Portraits of legendary civic leaders in New York City and images of the Hudson harbor during the late 1800s and early1900s are part of the paintings exhibited at the Jersey City Museum through next summer in "Constructing America II: The American City and Its People."
The exhibit is a broad examination of the inhabitants of the American city that cuts across race, class, and gender. This show is part of a three-year project that examines how the lives of residents in urban cities in the United States differed drastically from today. The role of women, African-Americans and immigrant groups is closely examined through their portrayals in paintings and prints. In "Constructing America II" photography also provides a closer look at some of these iconic figures.
In the 1914 oil on canvas painting by Helen Turner titled "Morning News," the artist takes a look at how the upper-class lived and digested news during the Penny Press. It’s a powerful image of a woman reading a newspaper at the kitchen table, while wearing a white dress looking pensive. It subtly presents classism and suggests the upper-class in the city has time for culture and education.

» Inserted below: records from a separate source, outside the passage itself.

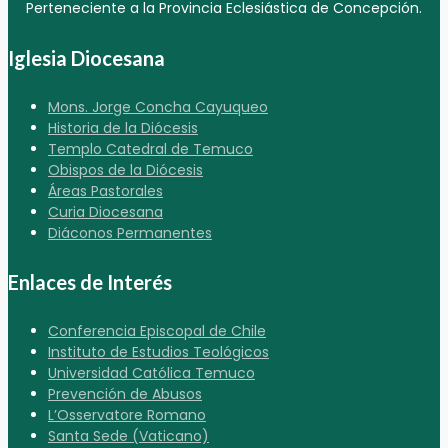
Perteneciente a la Provincia Eclesiástica de Concepción.
Iglesia Diocesana
Mons. Jorge Concha Cayuqueo
Historia de la Diócesis
Templo Catedral de Temuco
Obispos de la Diócesis
Áreas Pastorales
Curia Diocesana
Diáconos Permanentes
Enlaces de Interés
Conferencia Episcopal de Chile
Instituto de Estudios Teológicos
Universidad Católica Temuco
Prevención de Abusos
L’Osservatore Romano
Santa Sede (Vaticano)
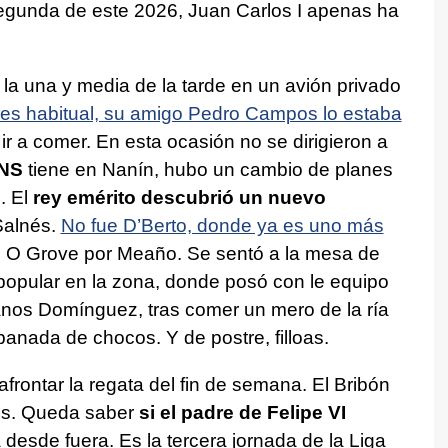
 segunda de este 2026, Juan Carlos I apenas ha
 la una y media de la tarde en un avión privado
es habitual, su amigo Pedro Campos lo estaba
ir a comer. En esta ocasión no se dirigieron a
CNS
tiene en Nanín, hubo un cambio de planes
. El
rey emérito descubrió un nuevo
Salnés.
No fue D’Berto, donde ya es uno más
ó O Grove por Meaño. Se sentó a la mesa de
opular en la zona, donde posó con le equipo
anos Domínguez, tras comer un mero de la ría
mpanada de chocos. Y de postre, filloas.
afrontar la regata del fin de semana. El Bribón
nes. Queda saber
si el padre de Felipe VI
desde fuera. Es la tercera jornada de la Liga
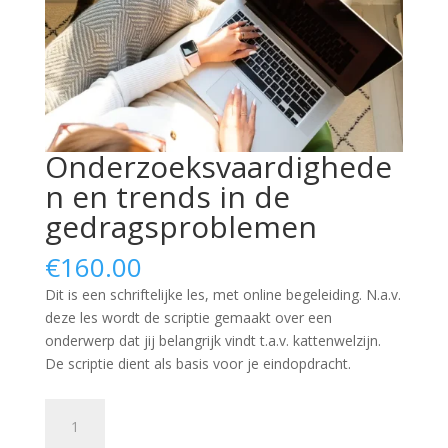
Onderzoeksvaardighede
n en trends in de
gedragsproblemen
€
160.00
Dit is een schriftelijke les, met online begeleiding. N.a.v.
deze les wordt de scriptie gemaakt over een
onderwerp dat jij belangrijk vindt t.a.v. kattenwelzijn.
De scriptie dient als basis voor je eindopdracht.
Onderzoeksvaardigheden
en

Artist Colin Campbell Cooper illustrates a romantic scene of New York City in a 1922 piece titled "New York from Brooklyn." Cooper’s New York appears peaceful and prosperous. The artist is straightforward with the postcard-like message that New York was the gateway to the "land of opportunity." Another poignant piece in the exhibit is Edward Henry Pothost’s oil on canvas "Who’s Who at the Seashore," which depicts kids at the shore playfully looking for seashells and items to keep recreational. Another romantic view of life in the city. The piece does not address wealth or religion – values important of that time.
"Constructing America II: The American City and Its People" is important because it creates an understanding of how artists and the mainstream viewed their surroundings. Themes of history and ethics are raised in the show, and portraits of the bourgeoisie will give a greater insight to the way of thinking of more than a century ago. The poor do not have portraits.